Super Golden Ratio

[Albert Chan]

(08-12-2022 05:46 PM)Thomas Klemm Wrote:  We assume that \(\alpha\), \(\beta\) and \(\gamma\) are the roots of \(x^3=x^2+1\).
Thus we have:

\(
\begin{align}
\alpha + \beta + \gamma &= 1 \\
\alpha \cdot \beta \cdot \gamma &= 1 \\
\end{align}
\)

For the direct formula \(S(n) = u \cdot \alpha^n + v \cdot \beta^n + w \cdot \gamma^n\) the constants \(u\), \(v\) and \(w\) are solved so that: \(S(1) = S(2) = S(3) = 1\)

This leads to:

\(
\begin{bmatrix}
\alpha & \beta & \gamma \\
\alpha^2 & \beta^2 & \gamma^2 \\
\alpha^3 & \beta^3 & \gamma^3 \\
\end{bmatrix}
\begin{bmatrix}
u \\
v \\
w \\
\end{bmatrix}
=
\begin{bmatrix}
1 \\
1 \\
1 \\
\end{bmatrix}
\)

This can be solved for \(u\) to get ...

Simpler approach is do partial fraction decomposition of generation function.
S(n) formula is coefficient of x^n, with RHS geometric series in normalized form.

\(\displaystyle
\frac{x}{(1 - α x)(1- β x) (1 - γ x)} =
\frac{u}{1 - α x} +
\frac{v}{1- β x} +
\frac{w}{1 - γ x}
\)

Mulitply both side by (1 - α x), then let x = 1/α, we solved u

\(\displaystyle u = \frac{1/α}{(1 - β/α) (1 - γ/α)}
= \frac{α}{(α-β)(α-γ)}\)

\(\displaystyle \frac{1}{u} = α - (β+γ) + \frac{βγ}{α} = α - (1-α) + (α-1) = (3α - 2)\)

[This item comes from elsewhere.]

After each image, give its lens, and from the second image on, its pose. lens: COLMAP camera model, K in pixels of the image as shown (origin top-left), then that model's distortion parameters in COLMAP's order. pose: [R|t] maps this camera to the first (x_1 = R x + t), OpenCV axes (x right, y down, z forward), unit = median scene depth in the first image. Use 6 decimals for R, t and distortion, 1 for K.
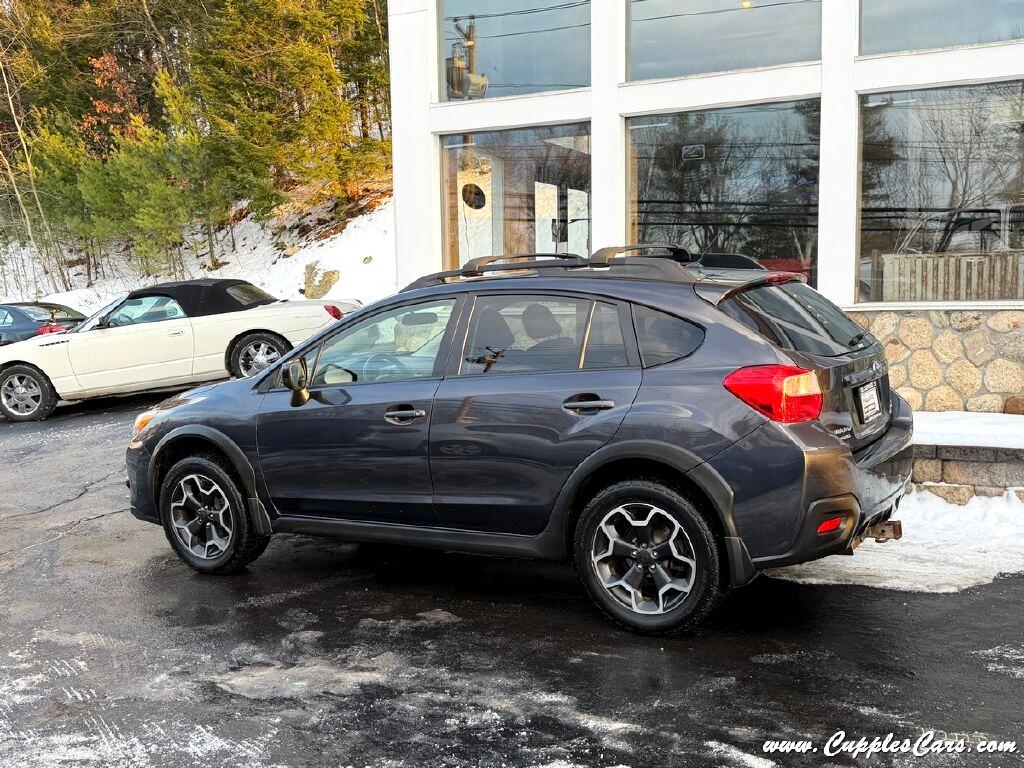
lens RADIAL K [[1066.4, 0, 512.0], [0, 1066.4, 384.0], [0, 0, 1]] dist [0.188275, -0.398676]
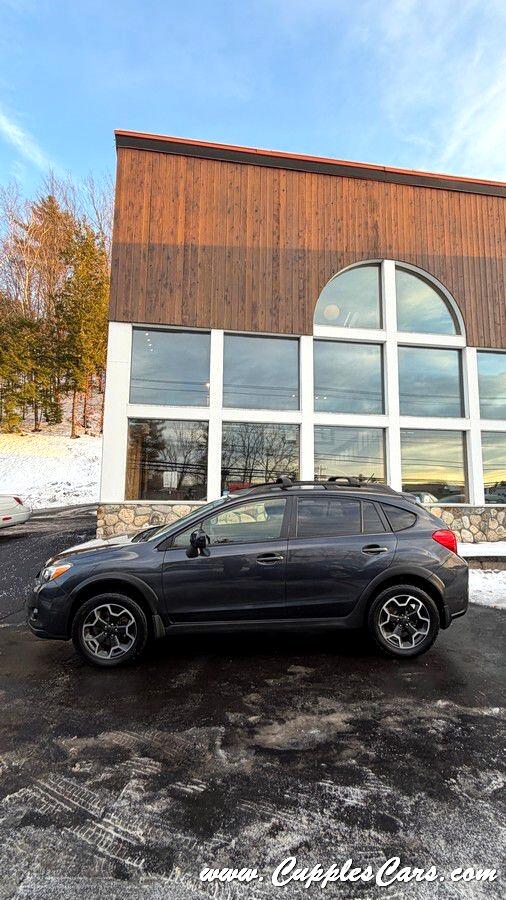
lens RADIAL K [[412.1, 0, 250.5], [0, 412.1, 446.9], [0, 0, 1]] dist [-0.003261, 0.000883]
pose [[0.821188, 0.091406, 0.563290, -0.549986], [0.022559, 0.981117, -0.192096, -0.027364], [-0.570212, 0.170455, 0.803619, 0.387249]]
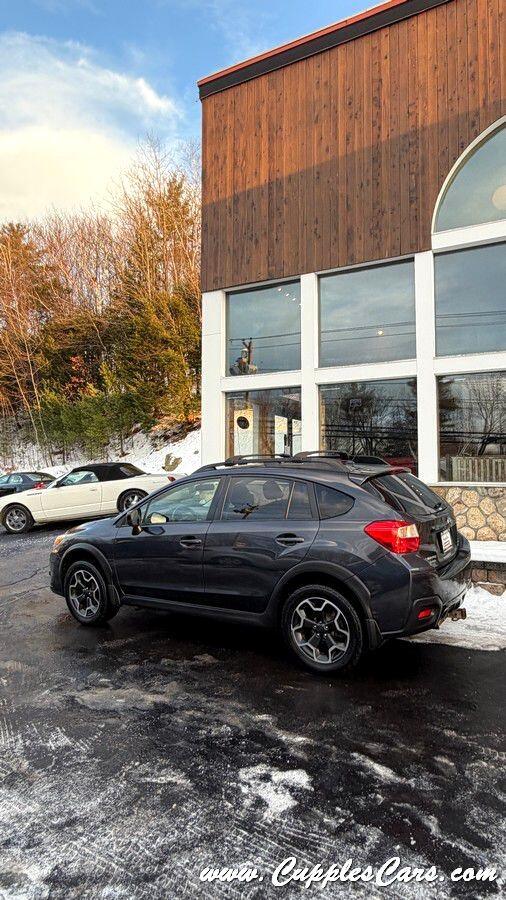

\(\displaystyle \frac{1}{u} + \frac{1}{v} + \frac{1}{w}
= (3α\!-\!2) + (3β\!-\!2) + (3γ\!-\!2) = 3 - 6 = -3 \)

If we let x = 0, we get 0 = u + v + w \(\displaystyle \;⇒ \frac{1}{uv} + \frac{1}{uw} + \frac{1}{vw} = 0\)

\(\displaystyle \frac{1}{uvw}
= (3α\!-\!2)(3β\!-\!2)(3γ\!-\!2) = 27(αβγ) - 18(αβ\!+\!αγ\!+\!βγ) + 12(α\!+\!β\!+\!γ) - 8
= 27 + 12 - 8 = 31
\)

\(\displaystyle ⇒ (x-\frac{1}{u})(x-\frac{1}{v})(x-\frac{1}{w}) = x^3 + 3x^2 - 31\)